Thierry Mugler connaît le principede base de la création, à savoir que l'art précède la réalité : c'est la réalité qui s'inspire de l'art et non le contraire. Ainsi, comme il rêvait d'un salon de mode de l'an 2000 encore utopique, Thierry Mugler l'a crée en le photographiant, conscient que ce qui désormais existe sur des photos sublimes aurait plus de chances d'exister, un jour, pour de vrai.
Ces photos nous montrent des femmes dorées et nacrées, vêtues de splendeurs qui portent la griffe de Thierry Mugler mais aussi d'Yves Saint-Laurent ou de Balenciaga - car il n'y a rien de moins narcissique que ce salon idéal de l'an 2000, qui est pur hommage à une beauté intemporelle. Ceux qui y chercheraient des délires futuristes en seraient pour leurs frais : c'est le règne d'un classicisme intemporel, d'une aisance hypercivilisée qui est un sommet d'élégance. Et l'on se surprend à penser, contre toute probabilité, que ces créatures de si haute tenue ont l'air de se sentir merveilleusement bien sous leurs apparences de reines statufiées. Et cette illusion, si c'en est une, porte leur élégance à son comble.
Comme toutes les grandes oeuvres, la ligne thierry Mugler est nées d'une tension fondamenale : paradoxe vivant que cet homme, dont la nature est la frivolité et la fantaisie même et dont la contrainte intérieure est une rigueur absolue qui est la condition de son expression. On comprend mieux, quand on apprend que ce fou génial est un ancien danseur classique : est-il école plus impitoyable ? Il en résulte un classicisme fabuleusement inventif, dont l'extravagance épurée n'a peur di de l'érotisme ni de l'humour. Ce paradoxe porte un nom : cela s'appelle la classe.
C'est que chez Thierry Mugler le vêtement est la partie émergée de l'iceberg : il n'est que le détail d'une vision globale, d'une esthétique. Cette dernière, Thierry Mugler la révèle autant par ses modèles que par ses photos - il est le premier et pour ainsi dire le seul styliste à photographier lui-même ses créations - mais aussi par une philosophie du comportement : "La plus grande élégance, me dit-il, c'est la vérité. Mon salon de mode de l'an 2000, c'est aussi cela : un lieu d'accueil et de célébration de la beauté, sans mensonge ni tricherie."
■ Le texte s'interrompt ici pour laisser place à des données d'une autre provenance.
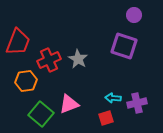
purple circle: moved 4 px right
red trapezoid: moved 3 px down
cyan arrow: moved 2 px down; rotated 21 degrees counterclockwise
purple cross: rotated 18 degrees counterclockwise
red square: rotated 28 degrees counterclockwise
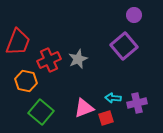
purple square: rotated 32 degrees clockwise
gray star: rotated 18 degrees clockwise
orange hexagon: rotated 20 degrees clockwise
pink triangle: moved 15 px right, 4 px down
green square: moved 2 px up
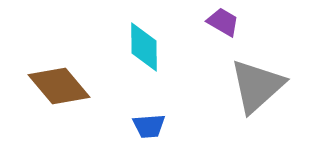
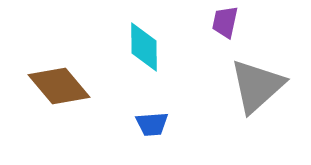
purple trapezoid: moved 2 px right; rotated 108 degrees counterclockwise
blue trapezoid: moved 3 px right, 2 px up
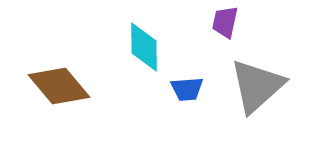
blue trapezoid: moved 35 px right, 35 px up
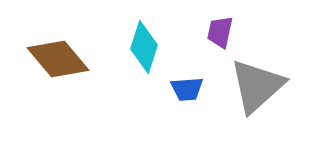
purple trapezoid: moved 5 px left, 10 px down
cyan diamond: rotated 18 degrees clockwise
brown diamond: moved 1 px left, 27 px up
Que l'on me pardonne de terminer par ce détail égocentrique : Thierry Mugler a lu mon dernier roman et il en parle admirablement. Il évoque les passages consacrés à la défenestration : "J'adore, me dit-il. Tenez, j'ai pensé à vous." - et il sort de ses trésors deux photos de femmes vêtues avec un chic fou, au bord du vide : "Ne trouvez-vous pas, me dit-il avec légèreté, que ce sont les tenues idéales pour se jeter par la fenêtre ?".
Et il éclate de rire. Il rit beaucoup, d'ailleurs. C'est aussi cela, Thierry Mugler : un style sublime qui ne se prend pas au sérieux.